Interestingly, each job
threw up unexpected, unofficial perks. No one I know has ever asked about
anything except ‘how much do you get?’ How, one curious acquaintance asked me
could you get perks as a primary school teacher/librarian? Lack of
qualifications makes one innovative. I’d been told to teach music and develop
the love for books in irritating little brats. If other teachers gave homework,
and if parents did projects in history and maths for their beloved offspring,
why shouldn’t they do the same for music, library and p.t. class, I wondered. I
gave them homework in music. Learn from your moms what they learnt in their
childhoods, I ordered. Over the next couple of months, I heard traditional,
folk and modern songs taught by doting parents and transferred to me by very
happy young boys and girls. They got their marks, I my entertainment. No money,
no salary could compensate for the fun. Ditto for the games period. Tell mummy
to teach you her favourite sit-down game. Paradoxically, the mom’s had a great
time with this ‘homework’ and I became a ‘good’ teacher, made friends for life.
As a writer, people
think I make pots of money. Readers who know how much, will give sad smiles at
this. The real benefit of being a writer, the perk, comes from people who want
me to write on so-and-so who’s doing such-and-such thing. In a small place like
Goa, it’s surprising how many people want to anonymously stab someone else
through a keyboard-exponent like me.
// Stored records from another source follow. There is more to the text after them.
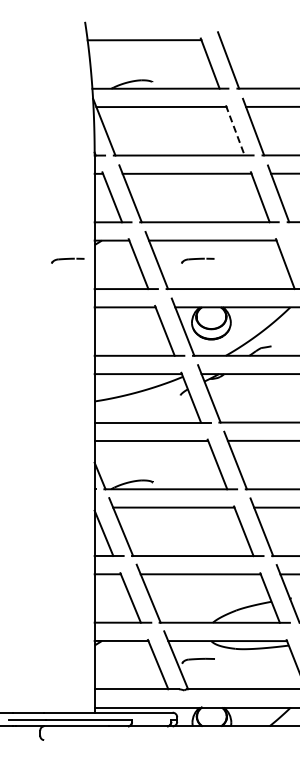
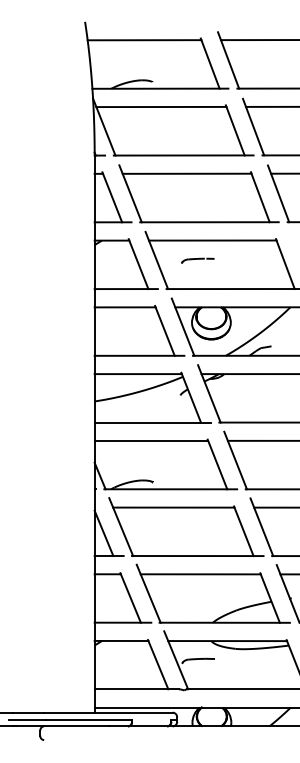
line at (258, 40): none -> present
line at (235, 130): dashed -> solid
part at (67, 260): present -> none
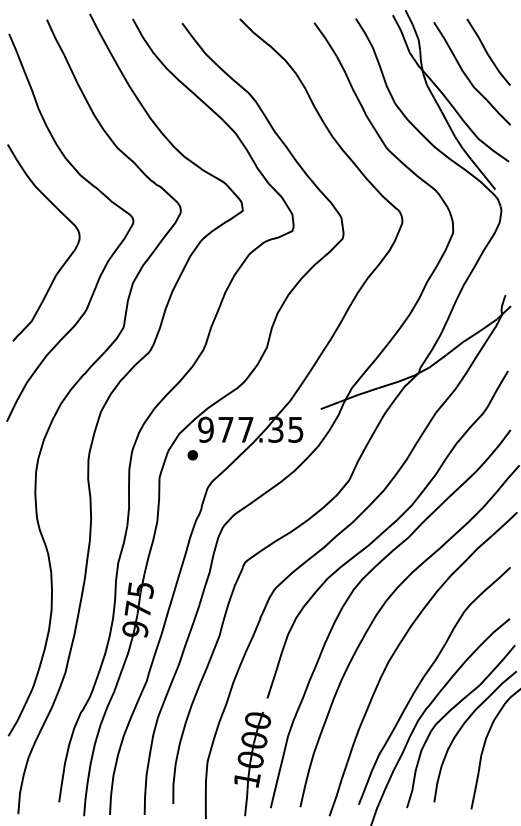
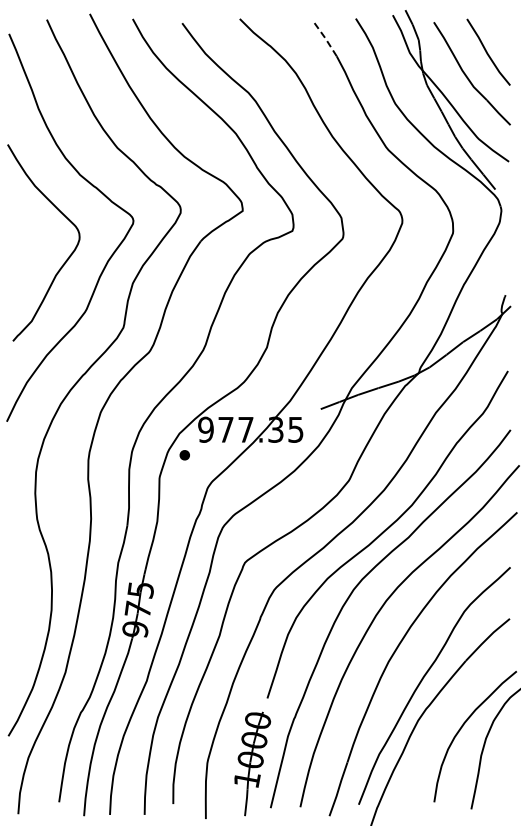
line at (325, 39): solid -> dashed
part at (192, 455) position: (192, 455) -> (184, 455)
curve at (448, 713): present -> none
Write on how x did that deal with y and
reduced his clan to poverty; on which rich lady went back to her doctor
ex-boyfriend (now a middle aged father of three) after her husband’s death….
Great gossip comes for free if your name is seen in print. Total strangers come
and confide things about Big Names. Quite often, these things are true. Someday
I shall develop the discipline to maintain a diary, write a book on these
‘controversial facts’, and get my name on a best-sellers’ list. Someday.
When people know I work
in a hospital, they begin telling me about their aches, pains, coughs, boils,
rashes. Go tell a doctor, I protest, I don’t want to know about pus and phlegm
and gas. It doesn’t deter them, and they give me the gory details anyway. I get
a certain weird respect only because of my proximity to the medical fraternity.
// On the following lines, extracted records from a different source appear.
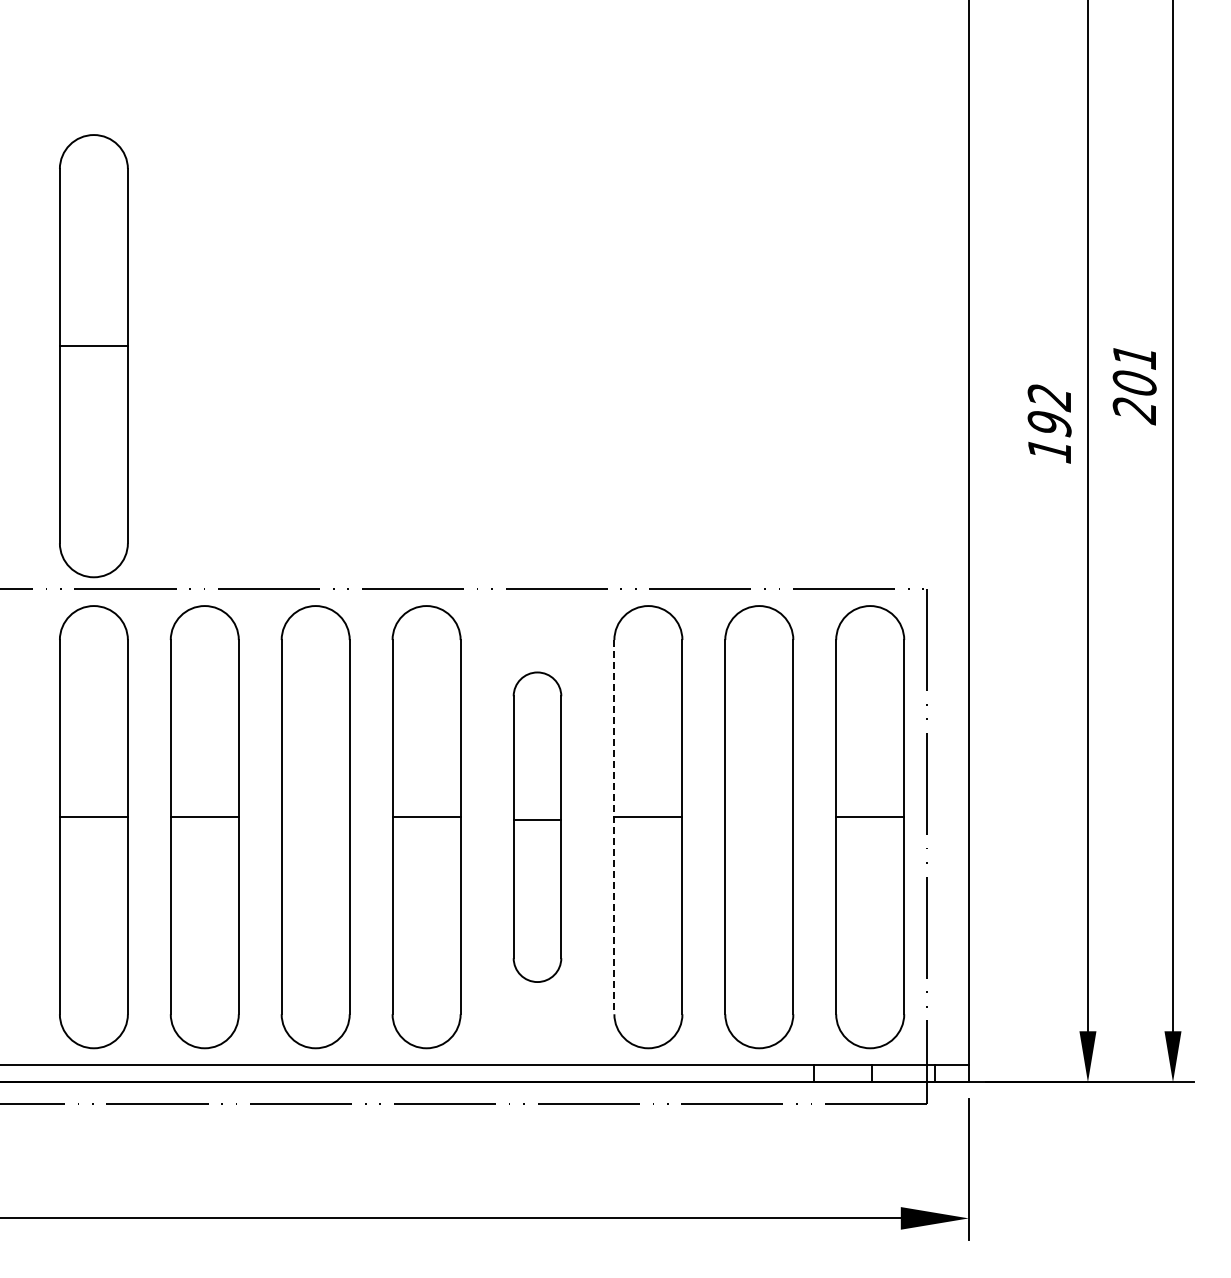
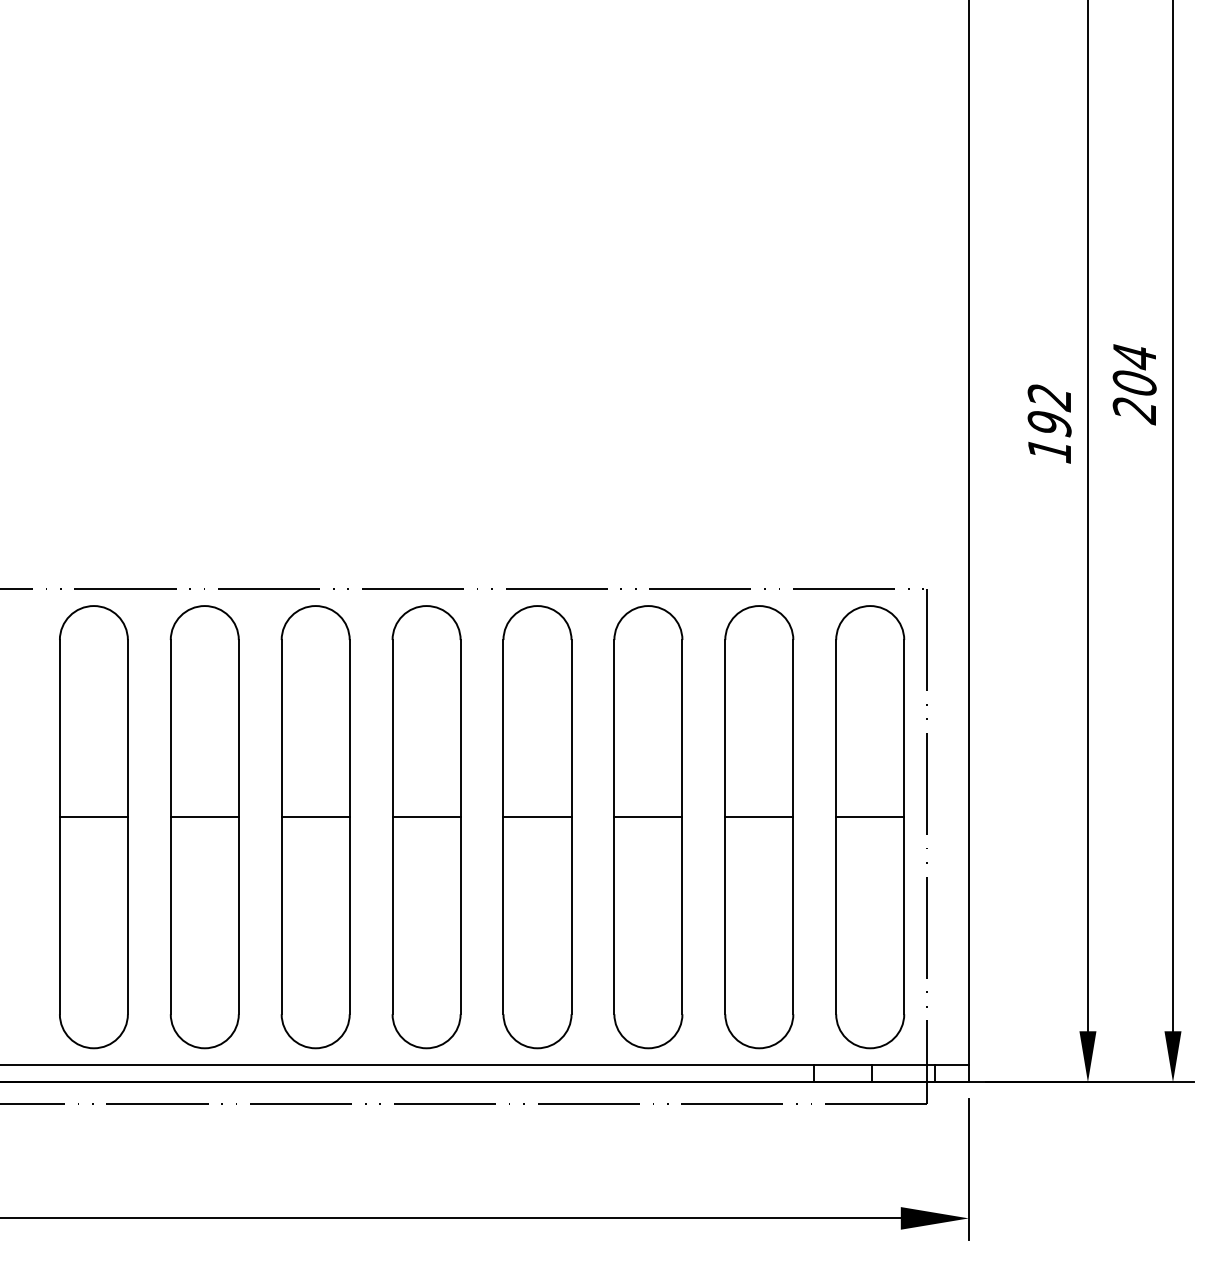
part at (93, 356): present -> none
text at (1134, 357): 201 -> 204
line at (315, 816): none -> present
line at (759, 816): none -> present
part at (537, 826) size: 51x312 px -> 71x445 px
line at (614, 827): dashed -> solid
Reflected glory. It comes unasked, I bask in it.
When I worked in a
hotel, the perks came from unexpected sources. The greenery of the garden, the
birds that visited it seasonally, the smell of the churned earth, the pretty
ceramic vases, the celebration of the festivals, the ‘o-I-don’t-want-to-go’
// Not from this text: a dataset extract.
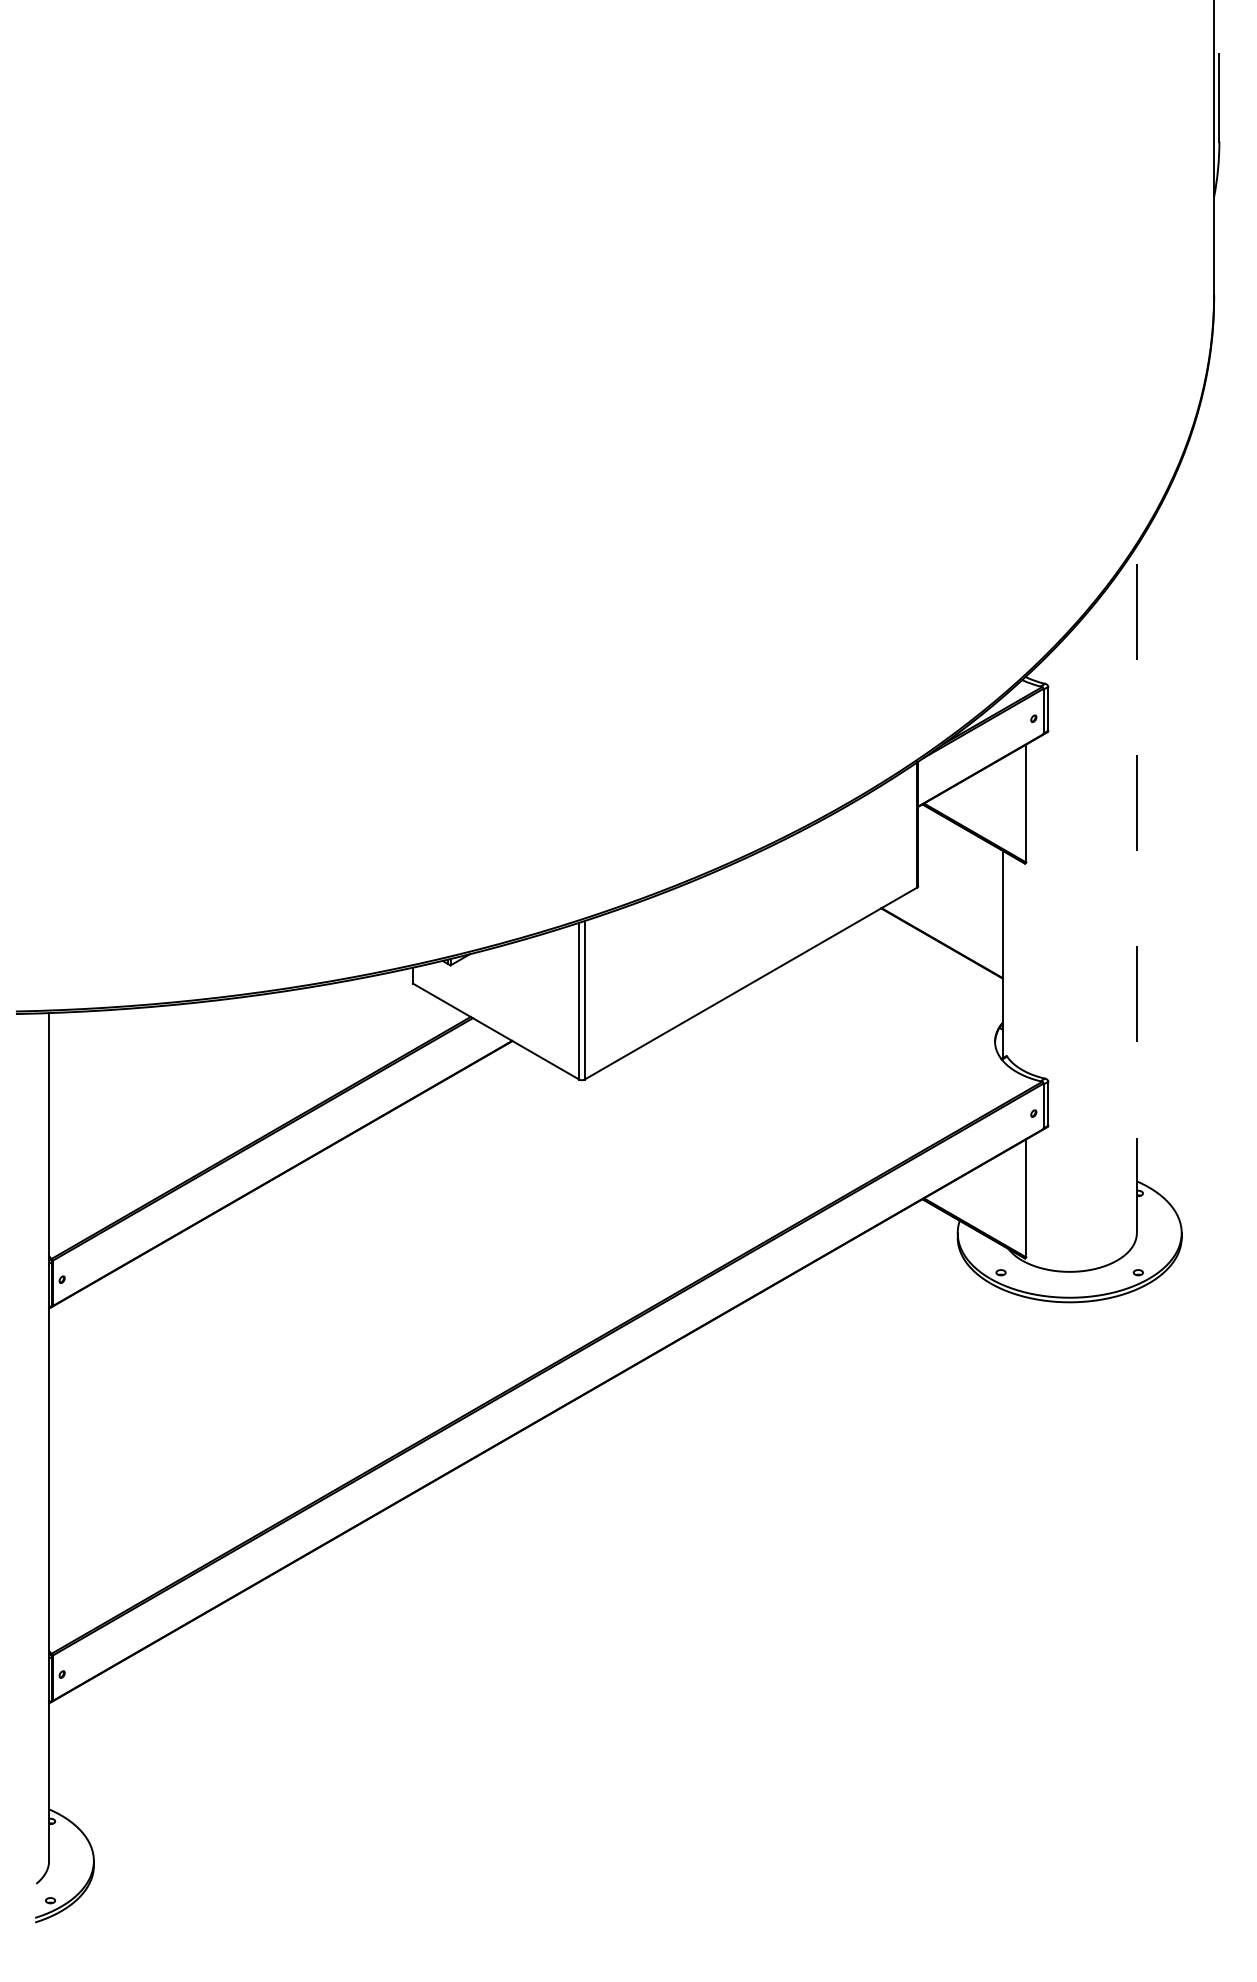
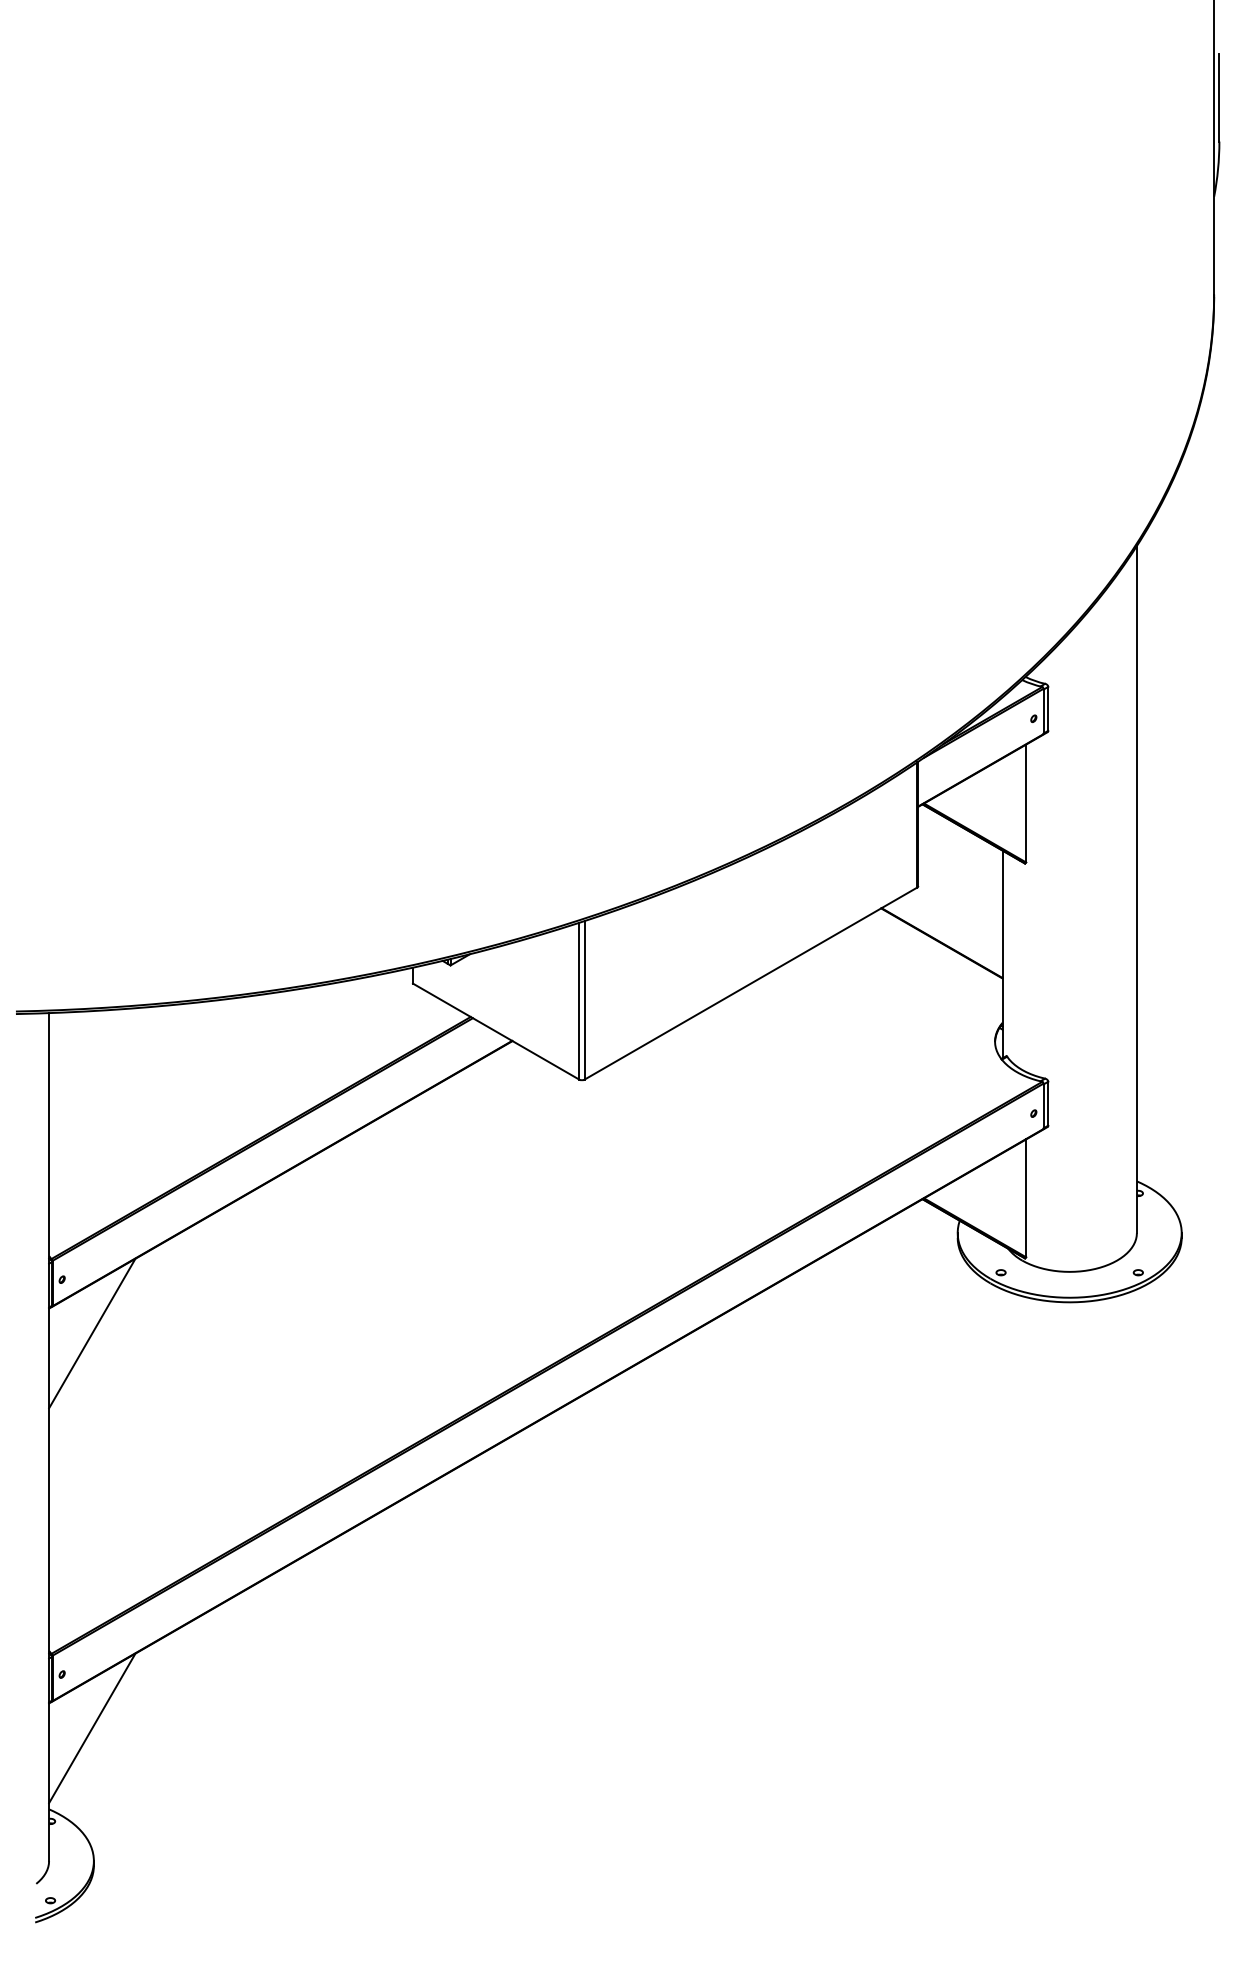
line at (1136, 889): dashed -> solid
line at (92, 1333): none -> present
line at (92, 1728): none -> present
expressions of those checking out, the lifelong friendships thus made….it was
more, much more than the value of the cheque I earned.
The best perk of all is
what I’ve got as home-maker. No salary here, no fixed working hours, no
holidays, no promotions. At the end of almost twenty-nine years, I have no bank
balance, no proof that I’ve done anything at all. Except a sense of security
and belonging. Perks are more valuable than payments.